Third-party EC2 monitoring services

Amazon tools may be great, but some of them come with a steep learning curve. CloudWatch is no exception. It is easy to get started, but if you want to dig deep, you need to have complete knowledge of the ins and outs of your cloud infrastructure, and it functions.

In this case, third-party EC2 monitoring services may be worth a gander.

These tools are easier to use out of the box, yet sophisticated enough to grow with you. Two of the best ones available on the market right now are those by Nagios and Server Density, which may actually be better options for your company, depending on its size and cloud presence.
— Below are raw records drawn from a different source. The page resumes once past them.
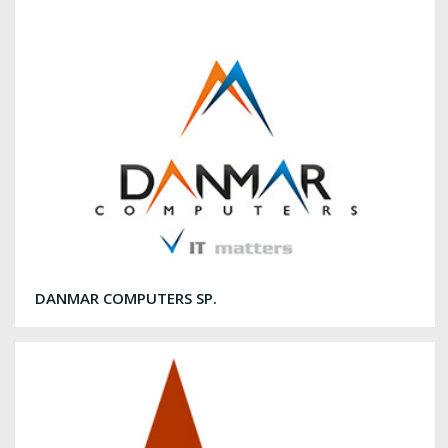
DANMAR COMPUTERS SP.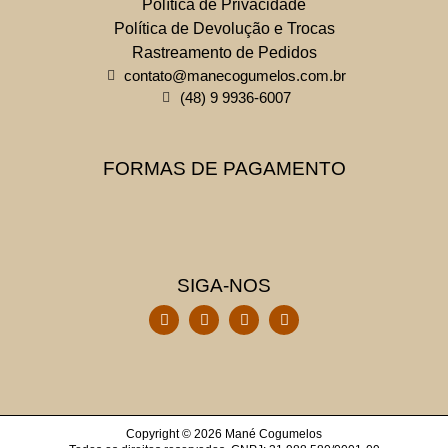
Política de Privacidade
Política de Devolução e Trocas
Rastreamento de Pedidos
contato@manecogumelos.com.br
(48) 9 9936-6007
FORMAS DE PAGAMENTO
SIGA-NOS
Copyright © 2026 Mané Cogumelos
Even Google has a hybrid monitoring solution called Stackdriver that works both on its own cloud, as well as the AWS platform, and provides fairly comprehensive performance and diagnostic data. This powerful solution is also regularly updated with new features, options and abilities.

They probably are not for the solo developer, or someone that is using EC2 to host a website or two.

But all three services are powerful enough to monitor, spot and diagnose almost pretty much all kinds of issues in the cloud. They also offer a variety of methods for you to tack, manage and monitor your cloud activities, and this sets them apart from the Amazon solution.